L'énumération de ce qu'elle savait déjà à vingt ans (pages 100 à 102) est d'une justesse et d'une vérité étourdissante, éblouissante, effrayante.

« [..] Les regards qui ne veulent pas insister. le dessus des portes. [...] Les regards qui insistent et détaillent. le cercle métallique du panier de basket. La vieille dame qui étouffe un cri à son passage. N'être pas attendue pour elle mais pour sa taille. Les affreux éclairs de répugnance à son approche. Son corps décapité dans tous les miroirs en pied. La honte des solitaires. [...] Les larmes, seule. [...] La pitié retenue. [...] L'humiliation. »

Cette lecture enrichit. On y fait l'expérience de la minorité. Et c'est un autre regard que l'on souhaiterait adopter face à la différence, un regard plus sain, moins fuyant, plus tendre, dépourvu de jugement.

« J'écris pour toucher le réel.

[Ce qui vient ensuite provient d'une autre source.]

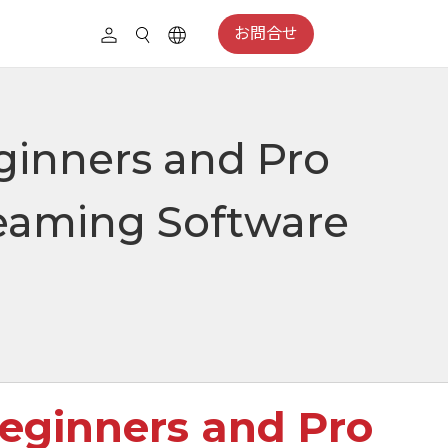
お問合せ
ginners and Pro
reaming Software
Beginners and Pro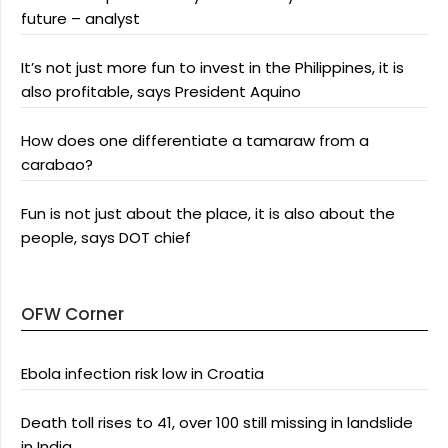
future – analyst
It’s not just more fun to invest in the Philippines, it is
also profitable, says President Aquino
How does one differentiate a tamaraw from a
carabao?
Fun is not just about the place, it is also about the
people, says DOT chief
OFW Corner
Ebola infection risk low in Croatia
Death toll rises to 41, over 100 still missing in landslide
in India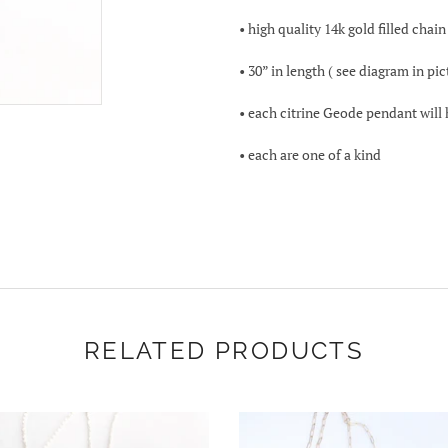
• high quality 14k gold filled chain
• 30” in length ( see diagram in pi
• each citrine Geode pendant will
• each are one of a kind
RELATED PRODUCTS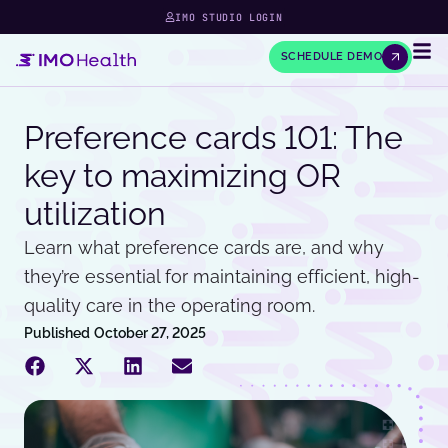
IMO STUDIO LOGIN
SCHEDULE DEMO
Preference cards 101: The
key to maximizing OR
utilization
Learn what preference cards are, and why
they’re essential for maintaining efficient, high-
quality care in the operating room.
Published
October 27, 2025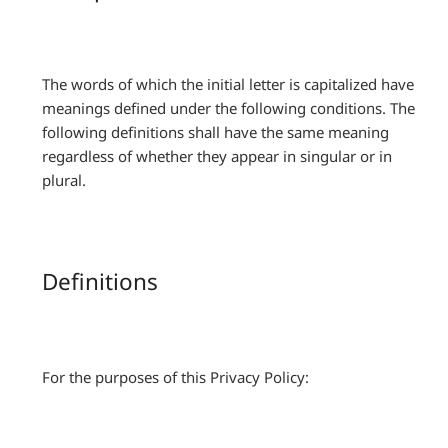
The words of which the initial letter is capitalized have
meanings defined under the following conditions. The
following definitions shall have the same meaning
regardless of whether they appear in singular or in
plural.
Definitions
For the purposes of this Privacy Policy: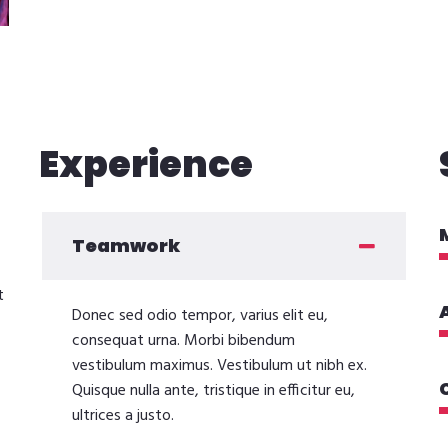
Experience
Teamwork
t
Donec sed odio tempor, varius elit eu,
consequat urna. Morbi bibendum
vestibulum maximus. Vestibulum ut nibh ex.
Quisque nulla ante, tristique in efficitur eu,
ultrices a justo.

J'écris pour atteindre l'homme boiteux à travers cette fumée de compassion et de dégoût. [...]Ils ne mendient pas. Ils tendent un miroir à notre intime infirmité, ils nous vendent un retour sur notre pauvreté fondamentale. Autant dire que leurs affaires vont mal. »

À découvrir !
Lien : https://seriallectrice.blogs..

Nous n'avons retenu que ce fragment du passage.